Located on an unassuming block between two Bangladeshi restaurants in central Stockholm’s Hötorget neighbourhood, the white-walled, marble-floored space is outfitted with set-in shelving and modern furniture designed in collaboration with cabinetmaker Axel Wannberg. Wannberg’s portfolio notes that inspiration for the space includes 1980s post-modernists Shiro Kuramata and Ettore Sottsass and the colour palette of American painter Agnes Martin. Pottery from Jessica Hans, books from Konst-ig and a selection of gear by Swedish rapper and producer Yung Lean magnifies the eclectic vibe.
This culture of convergence — Sad Boys merchandise and vintage Swatch watches, skateboards and MTV — is how Eytys defines itself. “We like to talk about Generation Y and how we’ve grown up with MTV and the Internet and this has just given us a steady flow of information,” says Schiller. The company’s newest model, a padded, leather-lined high-top called the Odyssey, isn’t just a reference to Stanley Kubrick, the Voyager 1 space probe or the continuation of the brand’s own journey, but also late 1970s disco band Odyssey, best known for its 1977 hit single, “Native New Yorker.”
In making the shoe, Schiller researched all the padded high-tops on the market and found them too busy.

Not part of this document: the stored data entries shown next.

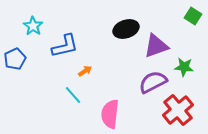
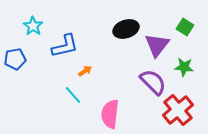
green square: moved 8 px left, 11 px down
purple triangle: moved 1 px right, 1 px up; rotated 32 degrees counterclockwise
blue pentagon: rotated 15 degrees clockwise
purple semicircle: rotated 72 degrees clockwise
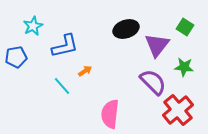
cyan star: rotated 12 degrees clockwise
blue pentagon: moved 1 px right, 2 px up
cyan line: moved 11 px left, 9 px up
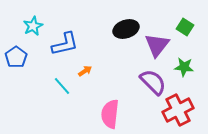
blue L-shape: moved 2 px up
blue pentagon: rotated 25 degrees counterclockwise
red cross: rotated 12 degrees clockwise
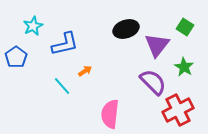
green star: rotated 24 degrees clockwise
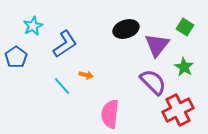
blue L-shape: rotated 20 degrees counterclockwise
orange arrow: moved 1 px right, 4 px down; rotated 48 degrees clockwise
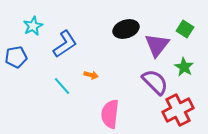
green square: moved 2 px down
blue pentagon: rotated 25 degrees clockwise
orange arrow: moved 5 px right
purple semicircle: moved 2 px right
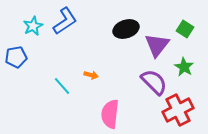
blue L-shape: moved 23 px up
purple semicircle: moved 1 px left
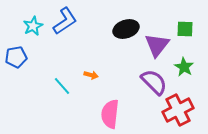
green square: rotated 30 degrees counterclockwise
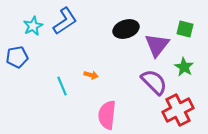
green square: rotated 12 degrees clockwise
blue pentagon: moved 1 px right
cyan line: rotated 18 degrees clockwise
pink semicircle: moved 3 px left, 1 px down
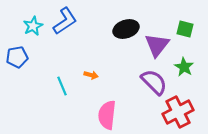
red cross: moved 2 px down
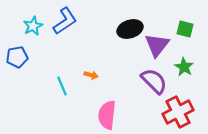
black ellipse: moved 4 px right
purple semicircle: moved 1 px up
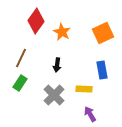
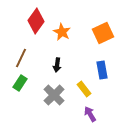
yellow rectangle: rotated 49 degrees clockwise
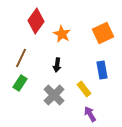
orange star: moved 2 px down
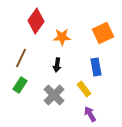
orange star: moved 3 px down; rotated 30 degrees counterclockwise
blue rectangle: moved 6 px left, 3 px up
green rectangle: moved 2 px down
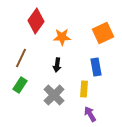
yellow rectangle: rotated 42 degrees clockwise
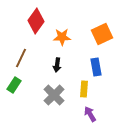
orange square: moved 1 px left, 1 px down
green rectangle: moved 6 px left
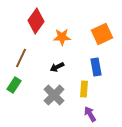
black arrow: moved 2 px down; rotated 56 degrees clockwise
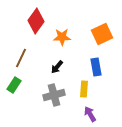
black arrow: rotated 24 degrees counterclockwise
gray cross: rotated 30 degrees clockwise
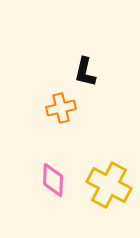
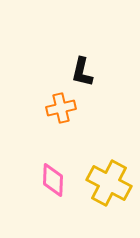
black L-shape: moved 3 px left
yellow cross: moved 2 px up
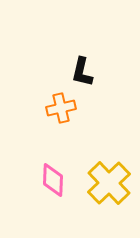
yellow cross: rotated 18 degrees clockwise
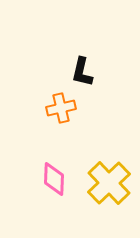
pink diamond: moved 1 px right, 1 px up
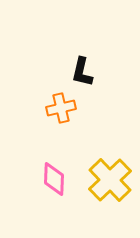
yellow cross: moved 1 px right, 3 px up
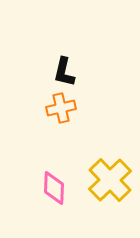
black L-shape: moved 18 px left
pink diamond: moved 9 px down
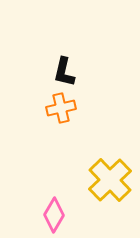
pink diamond: moved 27 px down; rotated 28 degrees clockwise
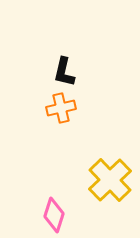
pink diamond: rotated 12 degrees counterclockwise
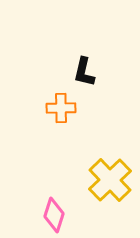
black L-shape: moved 20 px right
orange cross: rotated 12 degrees clockwise
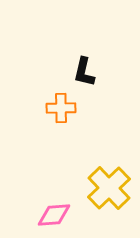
yellow cross: moved 1 px left, 8 px down
pink diamond: rotated 68 degrees clockwise
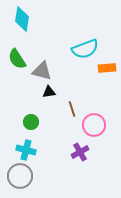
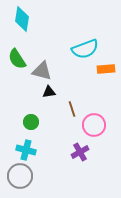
orange rectangle: moved 1 px left, 1 px down
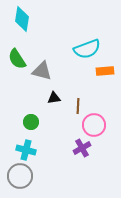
cyan semicircle: moved 2 px right
orange rectangle: moved 1 px left, 2 px down
black triangle: moved 5 px right, 6 px down
brown line: moved 6 px right, 3 px up; rotated 21 degrees clockwise
purple cross: moved 2 px right, 4 px up
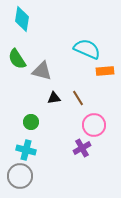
cyan semicircle: rotated 136 degrees counterclockwise
brown line: moved 8 px up; rotated 35 degrees counterclockwise
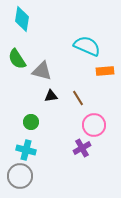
cyan semicircle: moved 3 px up
black triangle: moved 3 px left, 2 px up
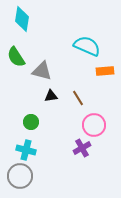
green semicircle: moved 1 px left, 2 px up
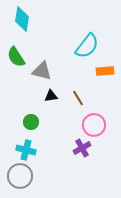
cyan semicircle: rotated 104 degrees clockwise
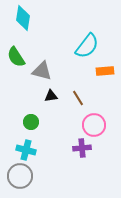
cyan diamond: moved 1 px right, 1 px up
purple cross: rotated 24 degrees clockwise
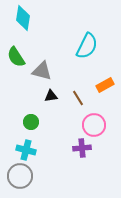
cyan semicircle: rotated 12 degrees counterclockwise
orange rectangle: moved 14 px down; rotated 24 degrees counterclockwise
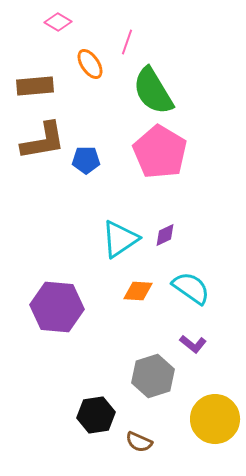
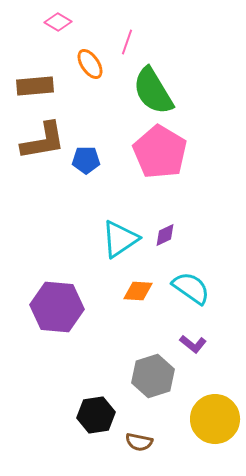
brown semicircle: rotated 12 degrees counterclockwise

I’ve never been looking for the most crazy sneakers or the most wild things, I just wanted the most perfect, basic sneakers,” he says. “We’re always going to find ways to re-work the shoes and find interesting collaborations, but it’s not on a regular basis.” This season also saw the launch of new versions of the Mother and Odyssey sneakers with stark, black soles, for Eytys’ fans whose personal style veers towards the darker end of the colour spectrum.
As Eytys has no investors — a fact that HIrschfeld is proud of — it affords them the freedom to do “what feels right.” The top priority at the moment is building on their current market momentum, while establishing a plan for longevity. “This is something that we wanna do for a long time.”